We had a pt from who recently transferred from oncology unit to our tele unit because of A fib as well. Her HR was around 150's when we received her from previous shift. MD put her on Cardizem drip of 5 mg/hr (10 max). Three hours later, her HR still remained in the 150's at 10 mg/hr. I told my preceptor that the Cardizem was not working, and should we contact the MD. She just ignored my comment. Later, when the MD came in to see the pt. He was furiuos no one took action on that poor lady. He stoppped the Cardizem and started her on Lopressor 5 mg IVP Q4hr. Her HR instantly dropped to 100's after we gave her the push. I thought that was pretty amazing. The pt was not on coumadin, but she was on Lovenox.
| | No. 19 |
Mar 04, 2009, 04:17 AM
Re: Rapid Afib Originally Posted by yoginurse2b Can someone explain what does RVR mean?

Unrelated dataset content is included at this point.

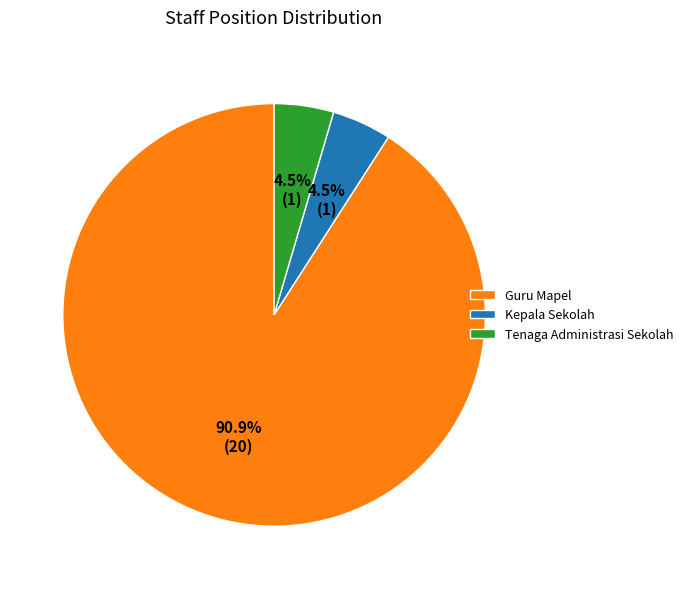

Which slice is the largest?

Guru Mapel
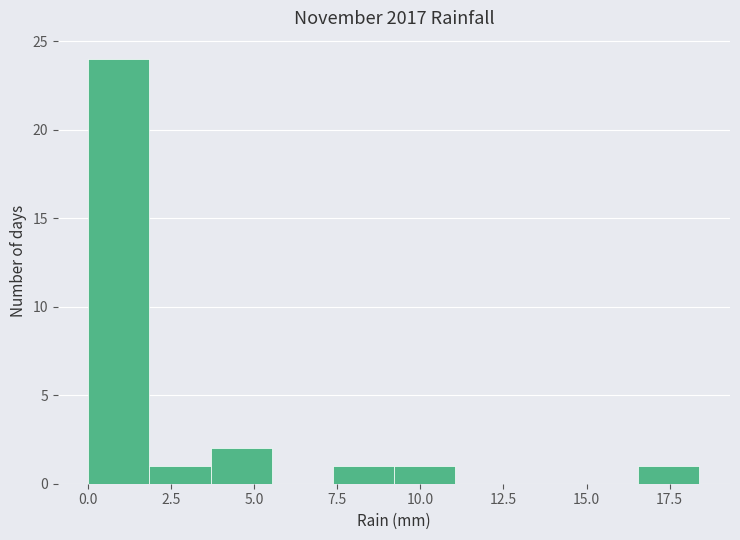

Around what value on the x-axis is the tallest bar? Give the approximate position of its centre, as read against the axis.

1.0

RVR=Rapid Ventricular Response.
In people with AF with a controlled ventricular rate (typically 50s to low 100s), the decrease in cardiac output is negligible and primarily due to loss of atrial kick, so the biggest concern is with prevention of thrombosis, hence anticoagulation with warfarin.
When the ventricles are being driven at an excessive rate (usually 120s to 180s), ventricular filling time is shortened, resulting in a decrease in cardiac output. Since decreased cardiac output means decreased perfusion of vital organs, rapid AF can be dangerous. Since calcium channel blockers such as diltiazem also have prodysrhythmic effects, particularly the potential for Torsades, the benefit of using the drug should outweigh the potential hazards. The primary effect of diltiazem in the treatment of rapid AF is slowed conduction through the AV node.